Ivernia Feb 1961 and Alsatia Nov 1961 as E.D.H. The North Atlantic at its best.


----------



## Monket

Alsatia, March 1962, EDH.


----------



## ronniemc

Evan Lewis said:


> Years '56 -66.Ascania ,Queen Mary ,Caronia,Queen Mary (again)Mauretania, Queen Elizabeth:
> Various jobs, Q.M. A.B. Tourist Deckman.1st Class Deckman (Relieving trip).
> Other ships at that time .Couple of Union Castle ,Coaster and couple of Iron -ore carriers.
> Reminded now of Mary Hopkins, song."Those were the days my friends!'
> 
> Cape Mail for the, Bronzy .New York for the Wranglers.
> Cheers!


you may have known my old man bobby mc donald he worked on both the queen mary and elizabeth b4 he took up the tug boats on the clyde steel and bennie/cory


----------



## Neil Mant

john w said:


> Hi Neil, i was on the Servia, Scythia, Samaria in 76/77 and then did the last trip on the Andria before she was sold on, roughly 1980. We went down to Tasmania to load apples. I remember being on the wheel on the Scythia going down the channel doing 29 knots! You must have got to Almirante, Turbo, Limon, Santa Marta. Best regards.


Hi John, yes i remember Almirante, turbo, puerto limon,cortez,golfito and all the rest, fantastic times i was on the fruit boats for 6.5 years andria couple of times first time was 78 then joined the servia christmas 78 paid off christmas 79. then floated between the others till i joined the Atlantic Conveyor in 85 and finally left in 87. 10 fantastic years


----------



## DMA

shanick said:


> anyone out there worked on the cunard s boats


One trip on Scotia...............(POP)


----------



## minibıl

Hello, I love ships very much, but where are Turkish Maritime Lines's ships?


----------



## R58484956

Greetings* minibil *and welcome to* SN*. Bon voyage.


----------



## country boy

Hello Shanick I Sailed on the samaria as 2nd cook&baker at about 1965 to 67


----------



## R396040

country boy said:


> Hello Shanick I Sailed on the samaria as 2nd cook&baker at about 1965 to 67


Hello Shannick,
Just checked my old discharge books, see I was Purser/Chf Stwd on Samaria from Feb 65 to Nov 66. Did we sail together ?
"George" Henderson ( Stuart)


----------



## lesso

*bermuda*



peter johnston said:


> hi! another cunarder here! worked on the Queen Mary,till end of 1966.then onto the Franconia (ivernia) for the New York _Bermuda run for 4 years..fantastic time and sights for a young un!

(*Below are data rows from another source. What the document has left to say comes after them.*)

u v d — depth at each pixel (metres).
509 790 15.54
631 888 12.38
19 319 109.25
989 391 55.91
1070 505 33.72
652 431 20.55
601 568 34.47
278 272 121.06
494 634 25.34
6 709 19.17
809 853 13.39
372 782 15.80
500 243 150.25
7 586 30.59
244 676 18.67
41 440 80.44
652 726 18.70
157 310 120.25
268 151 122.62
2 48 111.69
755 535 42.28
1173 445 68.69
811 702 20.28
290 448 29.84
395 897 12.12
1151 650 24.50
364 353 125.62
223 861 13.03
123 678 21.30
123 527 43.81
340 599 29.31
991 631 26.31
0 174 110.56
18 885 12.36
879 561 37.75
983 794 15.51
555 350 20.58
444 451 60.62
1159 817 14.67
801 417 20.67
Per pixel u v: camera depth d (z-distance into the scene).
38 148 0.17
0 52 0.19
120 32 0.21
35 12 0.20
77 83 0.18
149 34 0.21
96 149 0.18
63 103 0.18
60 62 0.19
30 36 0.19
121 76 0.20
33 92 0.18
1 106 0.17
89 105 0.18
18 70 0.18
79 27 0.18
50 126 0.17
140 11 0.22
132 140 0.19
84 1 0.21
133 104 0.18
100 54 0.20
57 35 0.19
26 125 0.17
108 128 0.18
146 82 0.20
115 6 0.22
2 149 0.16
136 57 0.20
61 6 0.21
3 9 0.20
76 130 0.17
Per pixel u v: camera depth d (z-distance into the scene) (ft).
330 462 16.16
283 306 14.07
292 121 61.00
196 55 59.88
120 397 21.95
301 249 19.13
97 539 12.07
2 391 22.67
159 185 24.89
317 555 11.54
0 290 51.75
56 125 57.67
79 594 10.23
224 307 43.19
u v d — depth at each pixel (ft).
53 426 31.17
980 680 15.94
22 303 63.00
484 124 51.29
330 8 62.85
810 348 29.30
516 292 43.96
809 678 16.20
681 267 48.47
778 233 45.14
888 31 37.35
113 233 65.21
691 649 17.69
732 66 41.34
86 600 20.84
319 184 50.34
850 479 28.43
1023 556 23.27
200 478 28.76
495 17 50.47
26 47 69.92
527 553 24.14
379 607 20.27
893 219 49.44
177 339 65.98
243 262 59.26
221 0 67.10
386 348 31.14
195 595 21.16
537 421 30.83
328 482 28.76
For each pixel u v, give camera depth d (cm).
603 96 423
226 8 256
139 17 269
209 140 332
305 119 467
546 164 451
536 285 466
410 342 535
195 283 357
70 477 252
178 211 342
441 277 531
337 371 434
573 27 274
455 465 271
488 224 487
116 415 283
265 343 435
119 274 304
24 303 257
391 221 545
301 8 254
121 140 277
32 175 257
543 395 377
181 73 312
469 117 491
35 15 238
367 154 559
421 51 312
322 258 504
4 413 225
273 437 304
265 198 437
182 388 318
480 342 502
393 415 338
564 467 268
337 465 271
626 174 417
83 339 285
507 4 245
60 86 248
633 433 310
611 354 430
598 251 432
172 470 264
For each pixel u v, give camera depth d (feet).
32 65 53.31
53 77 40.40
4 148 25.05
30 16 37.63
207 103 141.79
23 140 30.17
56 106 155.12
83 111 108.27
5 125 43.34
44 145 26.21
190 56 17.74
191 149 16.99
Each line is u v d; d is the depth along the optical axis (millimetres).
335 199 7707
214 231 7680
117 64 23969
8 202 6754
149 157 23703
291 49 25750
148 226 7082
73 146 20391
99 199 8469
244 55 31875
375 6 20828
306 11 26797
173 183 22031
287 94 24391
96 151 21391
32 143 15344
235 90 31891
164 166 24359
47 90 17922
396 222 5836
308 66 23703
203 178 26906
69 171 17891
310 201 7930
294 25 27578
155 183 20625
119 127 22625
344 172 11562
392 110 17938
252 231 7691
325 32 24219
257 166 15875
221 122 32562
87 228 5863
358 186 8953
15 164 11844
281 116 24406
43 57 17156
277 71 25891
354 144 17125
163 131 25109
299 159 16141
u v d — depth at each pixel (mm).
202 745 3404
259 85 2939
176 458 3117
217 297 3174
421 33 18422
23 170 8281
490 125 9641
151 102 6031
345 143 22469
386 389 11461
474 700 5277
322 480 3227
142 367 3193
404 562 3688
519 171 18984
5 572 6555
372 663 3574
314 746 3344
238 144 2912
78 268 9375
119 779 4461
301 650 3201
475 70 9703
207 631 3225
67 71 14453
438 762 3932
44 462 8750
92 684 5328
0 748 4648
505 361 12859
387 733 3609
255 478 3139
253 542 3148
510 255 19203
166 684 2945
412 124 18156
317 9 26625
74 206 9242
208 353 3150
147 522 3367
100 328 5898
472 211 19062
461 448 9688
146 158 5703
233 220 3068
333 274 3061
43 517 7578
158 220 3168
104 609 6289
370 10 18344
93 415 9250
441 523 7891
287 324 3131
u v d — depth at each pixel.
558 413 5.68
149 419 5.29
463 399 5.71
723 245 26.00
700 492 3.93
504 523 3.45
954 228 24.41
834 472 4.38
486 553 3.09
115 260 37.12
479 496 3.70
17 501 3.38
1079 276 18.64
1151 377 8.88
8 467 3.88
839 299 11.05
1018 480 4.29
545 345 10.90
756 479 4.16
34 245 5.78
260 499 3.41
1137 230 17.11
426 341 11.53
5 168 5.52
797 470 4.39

HELLO PETER,MY NAME IS LESLIE SMITH[DECK].I TOO WORKED ON THE NEW YORK TO BERMUDA RUN,[FRANCONIA 1966/1977].
I WORKED ON THE QUEEN MARY AS A DECK BOY PEGGY,THEN JOINED QUEEN ELIZEBETH,GOT TO NEW YORK AND THEN JOINED THE FRANCONIA.BERMUDA WAS GREAT.GIRLS BEACHES AND MOPEDS[NO HELMETS THEN]STAYED UNTILL WE GOT BACK TO LIVERPOOL.THANKS FOR BRINGING IT ALL BACK AGAIN.


----------



## PETER WHARTON

*franconia*

Hi Les, I was on the Franconia (A.B) Jan 68 paid off New York June 68 one of the best trips and ships I ever sailed on, great run and a great crowd we never had much money but never had a dull moment. great memories. all the best. Peter.


----------



## oldbosun

I was AB in Cunards freighter "Asia" pre '55. I went aboard in London KGV. Crew were in the messroom. I started asking the guys how long they'd been on her. (My first impression of the mate was he was an a**hole and I wondered what kept them there) 3 years, 4 years were the answers all down the line. I wondered what on earth kept them there that long because the ship was nothing to be proud of.
I soon found out. 
When I asked about ports of call, "Glasgow to load Scotch and Le havre to top up with all French wines and liqueurs"
When we got to sea one of the guys came around taking orders!! I was sailing with a whole deck crew of alkies! All the free booze they could handle. Or not handle more like it!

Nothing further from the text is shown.